On a l'impression d'entrer dans un campus novel en découvrant l'histoire de Bleue Van Meer. Celle-ci a perdu sa mère alors qu'elle n'était qu'une enfant et son père, un enseignant chercheur, va d'université en université, enseigner les sciences politiques. Enfant précoce, Bleue a des difficultés pour s'intégrer dans les écoles qu'elle fréquente mais son immense savoir lui permet de décrypter le monde. Mais la vie peut-elle se conformer à un film ou à un livre ou aux théories d'un père idéaliste, épris de liberté et critiquant le consumérisme ?
Son père décide de l'inscrire en terminale, dans l'université St Gallway de Stockton, pour une année. Là, elle découvre un professeur Hannah Schneider, qui s'intéresse vivement à elle, contrairement à la bande d'étudiants qui l'entoure. Pourtant, ces derniers et Hannah fascinent Bleue qui ne cesse de s'interroger sur eux : " Un adulte à l'intérêt marqué pour les jeunes ne peut pas être totalement sincère ni équilibré, écrivait-il page 424, dans le chapitre 22 intitulé "Le charme des enfants". Une attitude de ce genre dissimule souvent un dessein noir".

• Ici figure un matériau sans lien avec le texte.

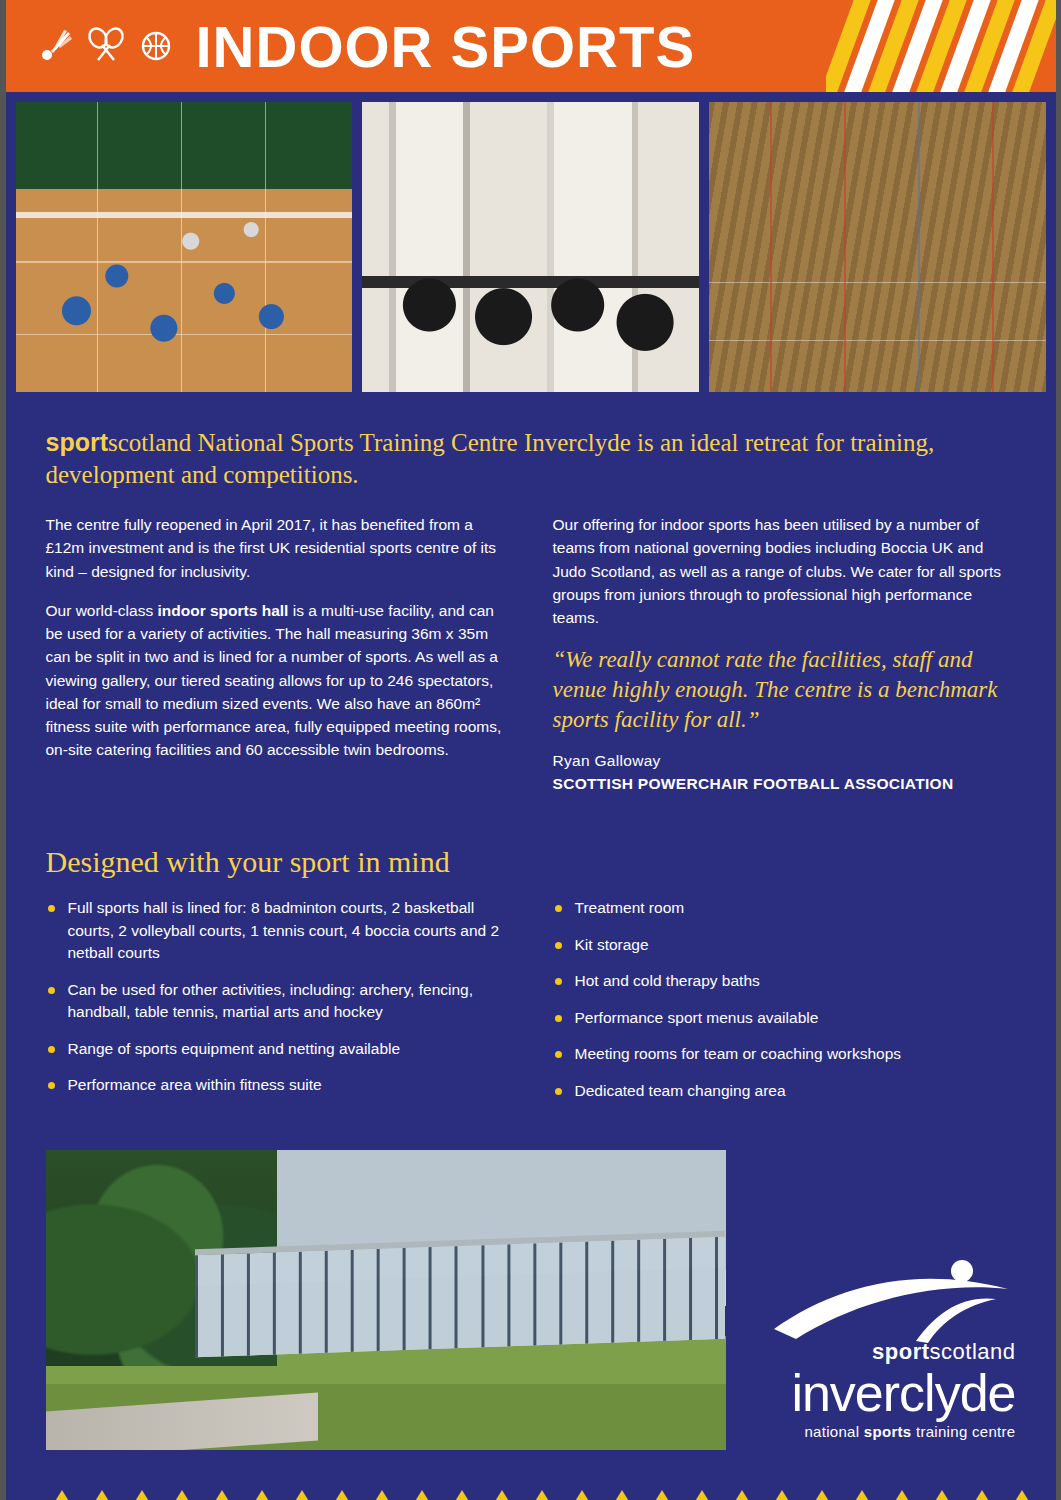Indoor Sports
sportscotland National Sports Training Centre Inverclyde is an ideal retreat for training, development and competitions.
The centre fully reopened in April 2017, it has benefited from a £12m investment and is the first UK residential sports centre of its kind – designed for inclusivity.
Our world-class indoor sports hall is a multi-use facility, and can be used for a variety of activities. The hall measuring 36m x 35m can be split in two and is lined for a number of sports. As well as a viewing gallery, our tiered seating allows for up to 246 spectators, ideal for small to medium sized events. We also have an 860m² fitness suite with performance area, fully equipped meeting rooms, on-site catering facilities and 60 accessible twin bedrooms.
Our offering for indoor sports has been utilised by a number of teams from national governing bodies including Boccia UK and Judo Scotland, as well as a range of clubs. We cater for all sports groups from juniors through to professional high performance teams.
“We really cannot rate the facilities, staff and venue highly enough. The centre is a benchmark sports facility for all.”
Ryan Galloway Scottish Powerchair Football Association
Designed with your sport in mind
Full sports hall is lined for: 8 badminton courts, 2 basketball courts, 2 volleyball courts, 1 tennis court, 4 boccia courts and 2 netball courts
Can be used for other activities, including: archery, fencing, handball, table tennis, martial arts and hockey
Range of sports equipment and netting available
Performance area within fitness suite
Treatment room
Kit storage
Hot and cold therapy baths
Performance sport menus available
Meeting rooms for team or coaching workshops
Dedicated team changing area
sportscotland
inverclyde
national sports training centre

D'emblée l'on sait qu'Hannah est morte. Quelles en sont les raisons ? Peu à peu, la narratrice lève le voile sur cette tragique histoire et l'auteur joue avec son lecteur, laissant des indices qu'on ne comprend que restropectivement... Quelle structure livresque ingénieuse ! Quelle intrigue palpitante !
"Bleue" : quel prénom ! "voir leptotes cassius, dictionnaire des papillons Meld éd., 2001", nous explique la narratrice, dans une parenthèse. Non seulement le style, rappelle celui d'un universitaire avec des notes de bas de page parfois et avec une obsession de la littérature, mais elle montre aussi la propension du personnage à analyser, comme un entomologiste, le monde. Des supports visuels ( image ci-dessus, dont je n'ai pas réussi à trouver le nom du dessinateur) contribuent à cette précision, ce souci de documentation bien que nombres de références (je ne les ai pas toutes cherchées) me semblent parfois fantaisistes.
Le premier chapitre s'intitule "Othello", le deuxième "Portrait de l'artiste en jeune homme"... sa prof est mystérieuse comme un personnage de Faulkner, et elle tombe amoureuse d'un Heathcliff... Comme le souligne la narratrice, elle est " portée sur la bibliographie", ce qui donne un charme inimitable à ce roman extrêmement drôle, intelligent, au style original. Seule la fin est improbable et inouïe, longue et inutile. Le reste est fabuleusement raconté.
Pessl, La physique des catastrophes, Folio, 817 p.